Unfair consultation process
The Judge applied the well-established Sedley principles, in particular principle (2) that sufficient reasons for the proposal so as to allow intelligent consideration and responses should be given; and principle (4) that the product of the consultation must be taken conscientiously into account.
The policy was said to help to address an alleged "disproportionate burden" on small scale developers which was said to be preventing the delivery of "much needed small scale housing sites". This concept was integral to the policy and its rationale, both as proposed and then adopted. However, this "disproportionality" and the material on which it was supposedly based was not explained by the consultation paper and was not made available to consultees. Therefore, there was no meaningful opportunity for consultees to respond to the Defendant's key justification. The Judge considered this to be plainly unfair.

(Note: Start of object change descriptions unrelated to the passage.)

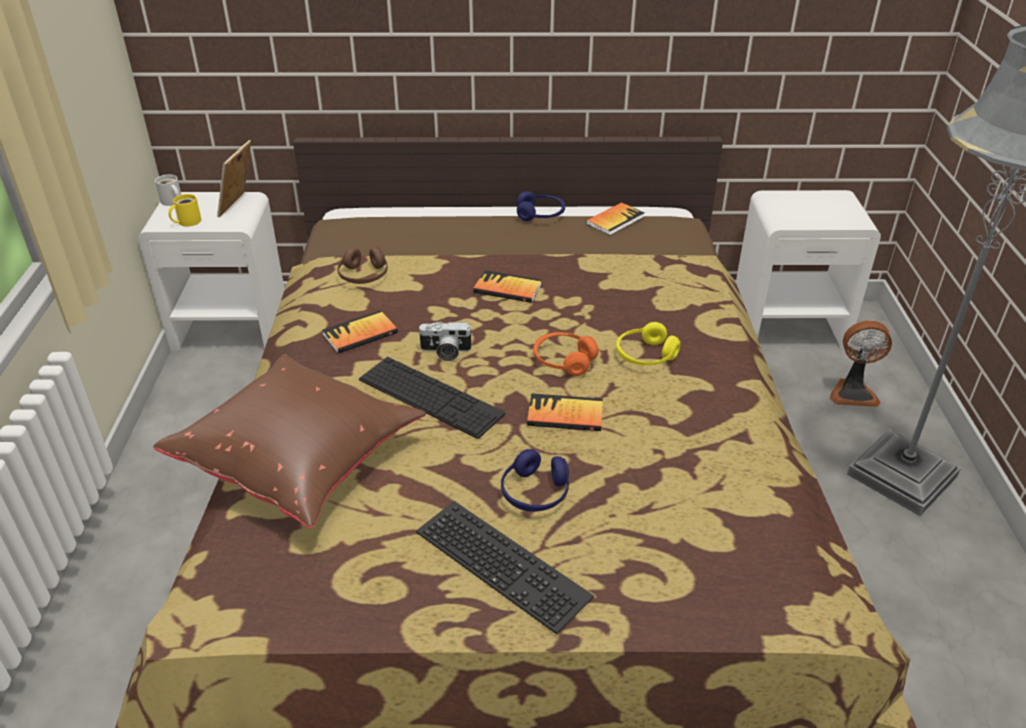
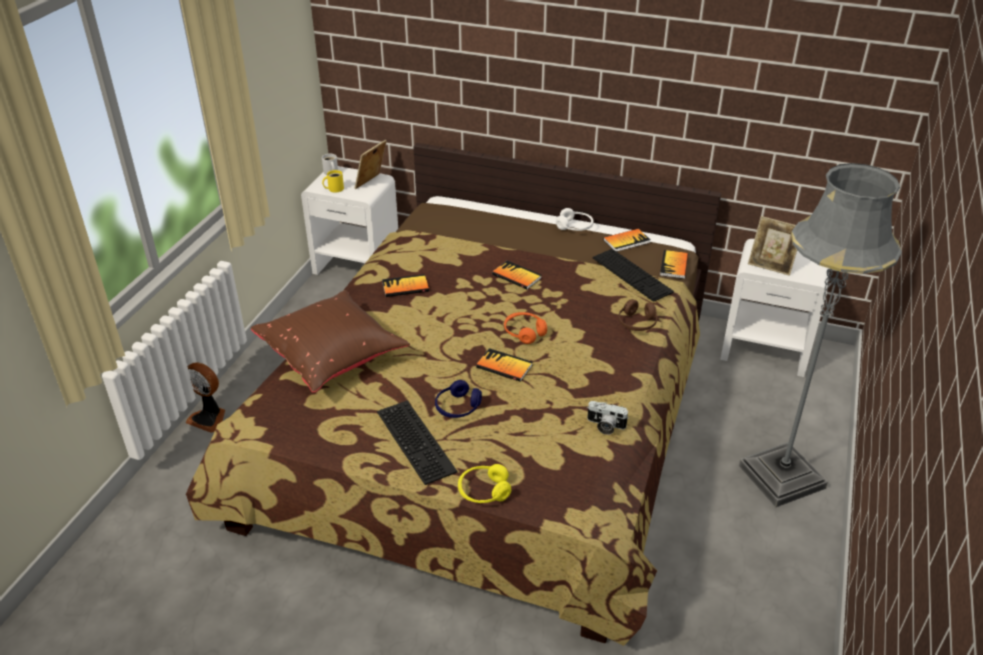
camera: 20 degrees right, 0 degrees up
brown headphones [337,247,388,284] -> brown headphones moved to [618,299,657,331]
keyboard [359,357,505,439] -> keyboard moved to [593,249,674,302]
camera [418,322,472,361] -> camera moved to [587,401,629,435]
blue headphones [517,191,565,221] -> white headphones [556,208,594,231]
yellow headphones [616,322,680,365] -> yellow headphones moved to [458,464,511,503]
fan [830,320,892,407] -> fan moved to [186,362,225,433]
none -> book [660,250,688,279]
none -> picture frame [748,216,797,276]

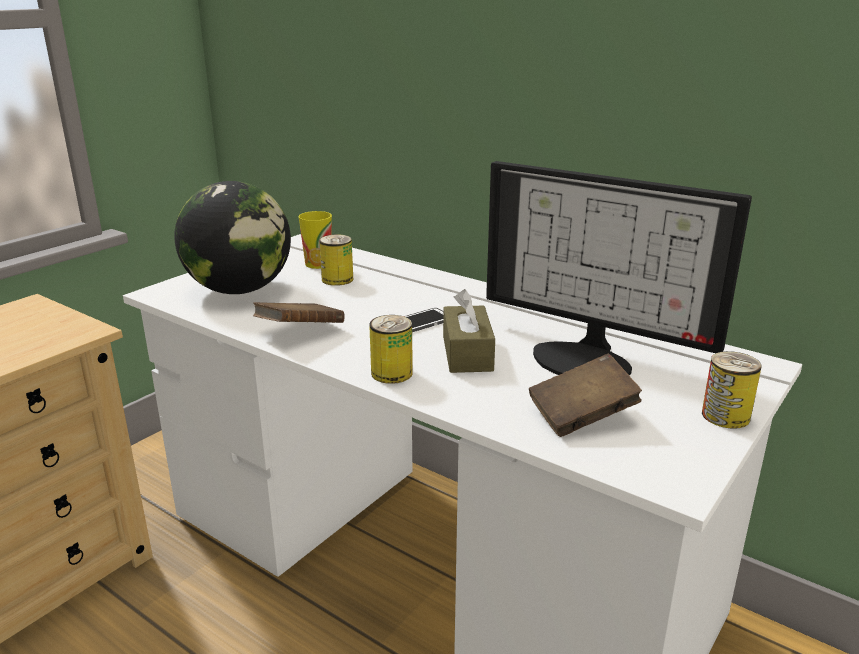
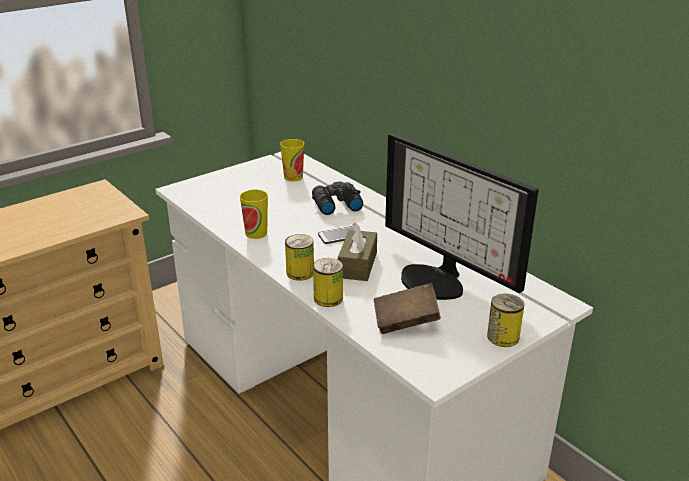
camera: 15 degrees right, 5 degrees up
globe [174,181,291,294] -> none
brown book [253,302,345,323] -> cup [240,190,268,239]
can [319,234,353,286] -> can moved to [313,258,343,307]
none -> black binoculars [312,182,363,215]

The Judge took a very dim view of the Defendant's consultation response, which stated that "the wide range of views and evidence submitted" had been "carefully considered" and the policy would go ahead "without adversely impacting on local contributions to affordable homes and infrastructure". This text was "unexplained and surprising" in light of the Defendant's own evidence that Ministers had been advised that in view of the "weight of evidence" submitted, there would be a significant impact and there was a potential viable alternative. No evidence was presented to indicate that the advice was wrong, or that consideration had been given to the potential alternative. The Defendant had also failed to grapple with other points made by consultees which were of central importance.

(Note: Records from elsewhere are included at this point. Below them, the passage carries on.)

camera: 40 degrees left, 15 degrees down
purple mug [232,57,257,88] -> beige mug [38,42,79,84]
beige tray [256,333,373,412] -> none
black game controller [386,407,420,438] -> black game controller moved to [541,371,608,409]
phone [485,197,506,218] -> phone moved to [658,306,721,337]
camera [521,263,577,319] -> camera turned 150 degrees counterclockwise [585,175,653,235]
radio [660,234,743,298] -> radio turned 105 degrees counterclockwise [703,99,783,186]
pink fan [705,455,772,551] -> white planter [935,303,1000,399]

The Judge considered that the Claimants were entitled to a quashing order. However, the policy itself was promulgated by a Written Ministerial Statement. This aspect of the quashing raised constitutional issues having regard to parliamentary privilege and Article 9 of the Bill of Rights 1689. The Judge was critical of the Defendant for not making submissions on this aspect before receiving the draft judgment. The Judge was, however, able to grant relief though quashing relevant parts of the Guidance; the Defendant's decision to adopt the new policy; and the Defendant's decision to maintain that decision. The Claimants were duly awarded their costs.

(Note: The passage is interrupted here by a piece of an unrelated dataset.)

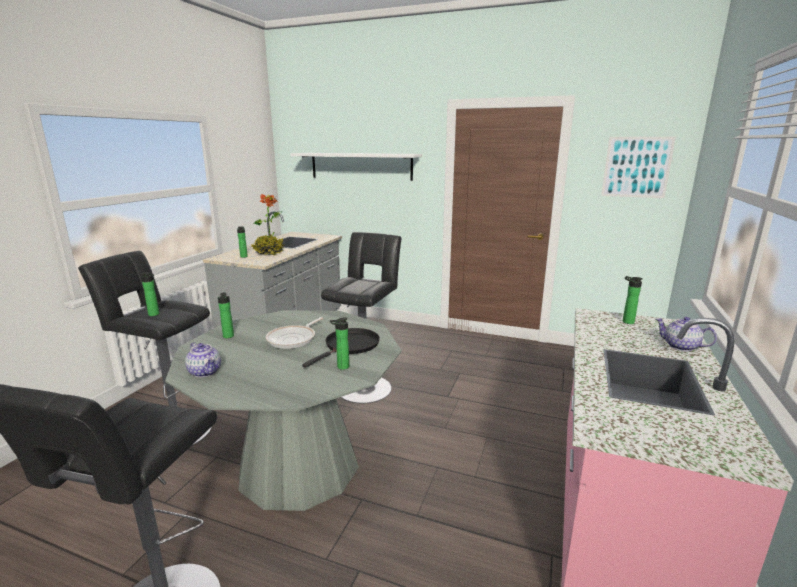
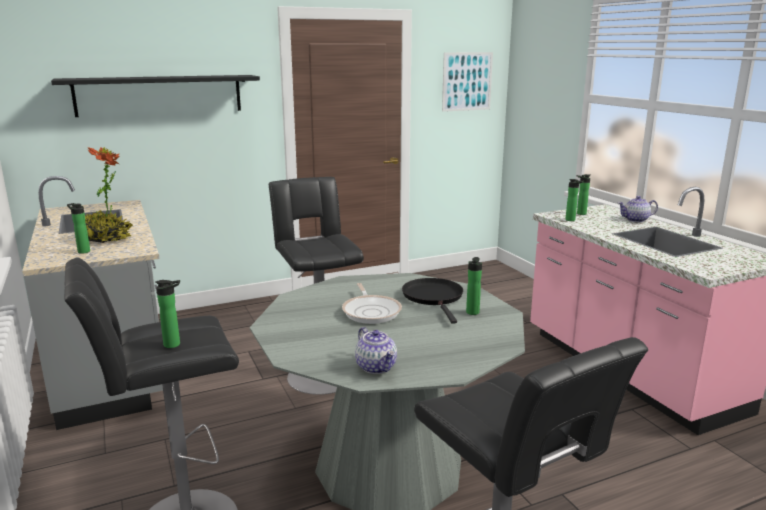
camera: 45 degrees left, 0 degrees up
teapot [185,342,221,377] -> teapot turned 60 degrees clockwise [355,327,397,374]
bottle [218,292,234,338] -> bottle moved to [565,179,584,221]
white shelf [291,153,422,181] -> black shelf [51,75,260,117]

Although the Judge carefully sought to seek to limit his legal conclusions to this particular case, he plainly considered established case law and principles to reach those conclusions. Accordingly, this decision does have wider relevance.
The judgment makes it clear that the Government is not simply free to inject policies where to do so cuts across the law, in particular statutory frameworks approved by Parliament. It is a reminder to public bodies that consultation processes must be run fairly and properly – this includes considering carefully the information and material that must be disclosed with a consultation to out consultees in a position where they can properly understand the propose and respond intelligently. It also includes properly assessing the evidence provided by consultees and properly considering adverse consequences.
In this case, the Judge was able to grant effective relief without having to resolve the constitutional issues that arise in relation to Written Ministerial Statements, however this question remains open. It shows the importance of framing relief appropriately in such cases.